We acknowledge our funding sources (NIH).

References

1. Casey BJ, Cannonier T, Conley MI, Cohen AO, Barch DM, Heitzeg MM, et al. The Adolescent Brain Cognitive Development (ABCD) study: Imaging acquisition across 21 sites. Dev Cogn Neurosci. 2018;32: 43–54.

2. Layton KJ, Kroboth S, Jia F, Littin S, Yu H, Leupold J, et al. Pulseq: A rapid and hardware-independent pulse sequence prototyping framework. Magn Reson Med. 2017;77: 1544–1552.

3. Nielsen J-F, Noll DC. TOPPE: A framework for rapid prototyping of MR pulse sequences. Magn Reson Med. 2018;79: 3128–3134.

4. Griswold MA, Jakob PM, Heidemann RM, Nittka M, Jellus V, Wang J, et al. Generalized autocalibrating partially parallel acquisitions (GRAPPA). Magn Reson Med. 2002;47: 1202–1210.

5. Uecker M, Lai P, Murphy MJ, Virtue P, Elad M, Pauly JM, et al. ESPIRiT--an eigenvalue approach to autocalibrating parallel MRI: where SENSE meets GRAPPA. Magn Reson Med. 2014;71: 990–1001.

6. Fischl B. FreeSurfer. Neuroimage. 2012;62: 774–781.

Figures

Fig. 1 MP-RAGE images acquired using Pulseq sequence on a Siemens Prisma and GE Premier scanner.

Fig. 2: Inter-scanner thickness differences (in percent) on the same subject for Product (Siemens, GE) (top) and using Pulseq sequences (bottom). Acquisition parameters were matched to the ABCD study. On average, Pulseq had lower inter-scanner differences compared to vendor product sequences.
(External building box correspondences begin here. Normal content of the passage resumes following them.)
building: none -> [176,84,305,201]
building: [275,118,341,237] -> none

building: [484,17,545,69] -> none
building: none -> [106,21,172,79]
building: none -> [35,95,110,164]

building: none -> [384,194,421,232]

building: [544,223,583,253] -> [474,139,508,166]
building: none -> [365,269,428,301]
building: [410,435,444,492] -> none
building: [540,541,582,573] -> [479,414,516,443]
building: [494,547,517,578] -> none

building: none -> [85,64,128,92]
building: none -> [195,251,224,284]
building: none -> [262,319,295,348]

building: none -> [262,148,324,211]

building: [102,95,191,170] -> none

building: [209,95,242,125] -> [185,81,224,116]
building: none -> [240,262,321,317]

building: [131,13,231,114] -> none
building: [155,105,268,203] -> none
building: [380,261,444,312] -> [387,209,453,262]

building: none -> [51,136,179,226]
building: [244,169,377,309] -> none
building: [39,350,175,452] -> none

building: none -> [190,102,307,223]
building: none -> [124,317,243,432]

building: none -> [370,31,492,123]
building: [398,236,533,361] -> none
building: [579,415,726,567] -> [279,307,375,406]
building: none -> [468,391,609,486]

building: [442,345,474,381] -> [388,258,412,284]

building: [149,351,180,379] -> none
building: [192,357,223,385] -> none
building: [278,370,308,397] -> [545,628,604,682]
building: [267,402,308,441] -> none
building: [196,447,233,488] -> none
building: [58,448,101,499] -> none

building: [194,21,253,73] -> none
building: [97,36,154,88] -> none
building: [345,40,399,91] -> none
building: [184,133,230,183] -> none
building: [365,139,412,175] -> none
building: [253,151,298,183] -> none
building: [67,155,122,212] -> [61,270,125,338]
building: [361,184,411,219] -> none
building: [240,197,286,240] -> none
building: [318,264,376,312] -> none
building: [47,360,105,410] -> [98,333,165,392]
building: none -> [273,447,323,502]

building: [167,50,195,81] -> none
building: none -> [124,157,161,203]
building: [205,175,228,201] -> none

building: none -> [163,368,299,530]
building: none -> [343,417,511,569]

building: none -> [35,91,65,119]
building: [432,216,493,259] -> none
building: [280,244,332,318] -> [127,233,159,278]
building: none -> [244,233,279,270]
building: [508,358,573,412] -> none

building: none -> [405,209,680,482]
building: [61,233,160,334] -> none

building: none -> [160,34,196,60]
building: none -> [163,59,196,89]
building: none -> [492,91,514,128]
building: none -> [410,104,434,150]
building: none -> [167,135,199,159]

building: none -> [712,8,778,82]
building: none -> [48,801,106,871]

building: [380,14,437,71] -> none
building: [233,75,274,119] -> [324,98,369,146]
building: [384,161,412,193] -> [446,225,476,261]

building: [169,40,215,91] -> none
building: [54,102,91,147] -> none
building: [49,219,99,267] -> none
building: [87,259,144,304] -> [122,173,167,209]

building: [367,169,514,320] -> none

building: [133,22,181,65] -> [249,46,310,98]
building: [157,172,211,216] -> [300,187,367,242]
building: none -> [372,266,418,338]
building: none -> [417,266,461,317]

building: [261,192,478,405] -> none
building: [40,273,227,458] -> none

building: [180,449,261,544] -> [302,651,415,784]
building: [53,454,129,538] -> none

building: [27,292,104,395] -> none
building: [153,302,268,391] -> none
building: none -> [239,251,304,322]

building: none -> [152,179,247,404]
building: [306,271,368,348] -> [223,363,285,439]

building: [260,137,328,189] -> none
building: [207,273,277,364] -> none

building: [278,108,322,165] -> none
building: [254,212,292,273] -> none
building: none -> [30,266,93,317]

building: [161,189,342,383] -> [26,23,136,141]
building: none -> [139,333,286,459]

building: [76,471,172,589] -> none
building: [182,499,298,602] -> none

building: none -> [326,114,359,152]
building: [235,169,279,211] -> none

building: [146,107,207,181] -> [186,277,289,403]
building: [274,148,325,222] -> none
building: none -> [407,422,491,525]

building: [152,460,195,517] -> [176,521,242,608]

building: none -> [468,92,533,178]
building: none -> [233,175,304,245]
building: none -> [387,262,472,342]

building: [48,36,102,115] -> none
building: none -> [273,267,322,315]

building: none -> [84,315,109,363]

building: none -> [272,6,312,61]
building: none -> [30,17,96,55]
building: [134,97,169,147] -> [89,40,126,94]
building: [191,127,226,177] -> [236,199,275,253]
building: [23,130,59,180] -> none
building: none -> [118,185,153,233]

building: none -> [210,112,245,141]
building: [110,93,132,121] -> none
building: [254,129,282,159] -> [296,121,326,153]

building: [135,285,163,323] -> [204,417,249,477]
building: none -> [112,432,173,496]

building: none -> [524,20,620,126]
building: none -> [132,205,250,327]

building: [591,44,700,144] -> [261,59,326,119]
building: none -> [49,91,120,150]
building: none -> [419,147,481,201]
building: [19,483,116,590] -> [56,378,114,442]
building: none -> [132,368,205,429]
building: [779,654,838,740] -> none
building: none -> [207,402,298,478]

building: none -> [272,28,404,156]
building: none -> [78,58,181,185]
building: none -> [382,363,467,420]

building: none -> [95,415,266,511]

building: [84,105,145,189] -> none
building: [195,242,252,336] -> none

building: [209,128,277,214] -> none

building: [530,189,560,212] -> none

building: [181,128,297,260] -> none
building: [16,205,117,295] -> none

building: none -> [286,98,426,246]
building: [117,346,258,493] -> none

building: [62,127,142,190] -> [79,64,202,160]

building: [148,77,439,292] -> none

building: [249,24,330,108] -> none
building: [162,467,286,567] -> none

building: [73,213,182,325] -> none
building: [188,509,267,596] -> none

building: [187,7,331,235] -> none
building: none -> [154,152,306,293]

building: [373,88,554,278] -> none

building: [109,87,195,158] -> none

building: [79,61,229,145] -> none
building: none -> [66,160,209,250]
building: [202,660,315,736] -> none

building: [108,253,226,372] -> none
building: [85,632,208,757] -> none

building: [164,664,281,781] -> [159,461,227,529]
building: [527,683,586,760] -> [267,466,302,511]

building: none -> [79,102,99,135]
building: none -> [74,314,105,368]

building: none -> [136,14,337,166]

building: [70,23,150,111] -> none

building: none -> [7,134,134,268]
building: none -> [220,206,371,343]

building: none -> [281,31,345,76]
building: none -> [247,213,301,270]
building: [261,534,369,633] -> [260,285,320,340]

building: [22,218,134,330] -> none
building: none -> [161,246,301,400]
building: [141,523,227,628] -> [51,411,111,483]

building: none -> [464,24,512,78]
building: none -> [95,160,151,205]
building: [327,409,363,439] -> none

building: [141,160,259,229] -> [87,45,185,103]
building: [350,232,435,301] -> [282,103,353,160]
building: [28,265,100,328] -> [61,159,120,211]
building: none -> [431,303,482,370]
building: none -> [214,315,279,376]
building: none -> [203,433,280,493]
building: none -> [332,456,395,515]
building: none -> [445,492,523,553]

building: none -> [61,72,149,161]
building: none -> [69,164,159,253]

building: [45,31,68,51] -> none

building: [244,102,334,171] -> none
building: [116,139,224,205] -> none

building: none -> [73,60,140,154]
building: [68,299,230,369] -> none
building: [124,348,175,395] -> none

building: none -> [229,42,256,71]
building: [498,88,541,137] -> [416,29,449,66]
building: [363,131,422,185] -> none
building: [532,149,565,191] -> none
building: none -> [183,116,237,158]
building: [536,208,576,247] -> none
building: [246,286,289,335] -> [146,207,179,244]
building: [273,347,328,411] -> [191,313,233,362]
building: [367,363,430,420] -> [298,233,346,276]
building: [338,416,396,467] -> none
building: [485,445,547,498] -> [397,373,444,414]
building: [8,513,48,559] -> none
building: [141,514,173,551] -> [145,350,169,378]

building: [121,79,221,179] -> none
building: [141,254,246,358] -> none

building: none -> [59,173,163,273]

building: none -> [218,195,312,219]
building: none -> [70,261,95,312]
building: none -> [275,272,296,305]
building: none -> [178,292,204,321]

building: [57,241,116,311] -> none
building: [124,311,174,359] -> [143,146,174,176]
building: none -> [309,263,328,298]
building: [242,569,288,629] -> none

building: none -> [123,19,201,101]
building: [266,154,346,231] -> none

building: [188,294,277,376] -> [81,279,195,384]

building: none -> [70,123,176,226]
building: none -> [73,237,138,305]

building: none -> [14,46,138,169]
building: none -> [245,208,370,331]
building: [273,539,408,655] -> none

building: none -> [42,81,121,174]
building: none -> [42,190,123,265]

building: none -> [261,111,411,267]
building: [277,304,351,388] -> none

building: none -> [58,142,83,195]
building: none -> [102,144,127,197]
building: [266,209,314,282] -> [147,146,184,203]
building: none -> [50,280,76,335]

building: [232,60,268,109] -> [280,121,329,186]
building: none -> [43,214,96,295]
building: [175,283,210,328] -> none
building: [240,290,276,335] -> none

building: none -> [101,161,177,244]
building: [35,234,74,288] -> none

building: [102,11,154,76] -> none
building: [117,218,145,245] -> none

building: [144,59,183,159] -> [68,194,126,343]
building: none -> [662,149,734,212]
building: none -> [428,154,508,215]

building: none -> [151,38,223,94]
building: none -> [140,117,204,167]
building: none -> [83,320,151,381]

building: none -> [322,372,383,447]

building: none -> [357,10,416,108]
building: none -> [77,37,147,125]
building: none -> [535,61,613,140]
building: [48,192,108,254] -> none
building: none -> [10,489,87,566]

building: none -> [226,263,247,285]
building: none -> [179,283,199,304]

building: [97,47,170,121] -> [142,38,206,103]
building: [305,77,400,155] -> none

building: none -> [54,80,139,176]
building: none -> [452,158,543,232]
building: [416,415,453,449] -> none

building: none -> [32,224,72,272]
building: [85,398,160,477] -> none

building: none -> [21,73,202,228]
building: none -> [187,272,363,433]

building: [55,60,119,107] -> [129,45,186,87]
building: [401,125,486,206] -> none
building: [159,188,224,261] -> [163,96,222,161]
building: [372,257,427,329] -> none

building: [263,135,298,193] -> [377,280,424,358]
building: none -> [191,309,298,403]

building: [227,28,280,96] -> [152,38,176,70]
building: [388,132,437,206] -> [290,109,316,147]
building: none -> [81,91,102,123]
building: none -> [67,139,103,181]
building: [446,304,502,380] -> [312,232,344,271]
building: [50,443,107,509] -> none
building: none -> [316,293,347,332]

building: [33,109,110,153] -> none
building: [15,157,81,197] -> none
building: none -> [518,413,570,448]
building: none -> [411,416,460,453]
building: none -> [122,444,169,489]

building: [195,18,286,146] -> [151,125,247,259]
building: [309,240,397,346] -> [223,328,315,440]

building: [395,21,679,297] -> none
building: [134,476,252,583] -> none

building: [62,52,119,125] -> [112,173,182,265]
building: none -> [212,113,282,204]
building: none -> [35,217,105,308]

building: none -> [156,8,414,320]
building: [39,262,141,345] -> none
Fig. 3: Inter-scanner volume differences (in percent) on the same subject for Product (Siemens, GE) (top) and using Pulseq sequences (bottom). Acquisition parameters were matched to the ABCD study. On average, Pulseq had comparable inter-scanner differences as vendor product sequences.

Table 1. Between-scanner percent differences (across all ROIs) for Vendor (product) and Pulseq sequences. While Pulseq has slightly higher variability in volume, it does a much better job in cortical thickness measurements across scanners.

Table 2: Within-scanner percent differences (across all ROIs) for Vendor and Pulseq sequences.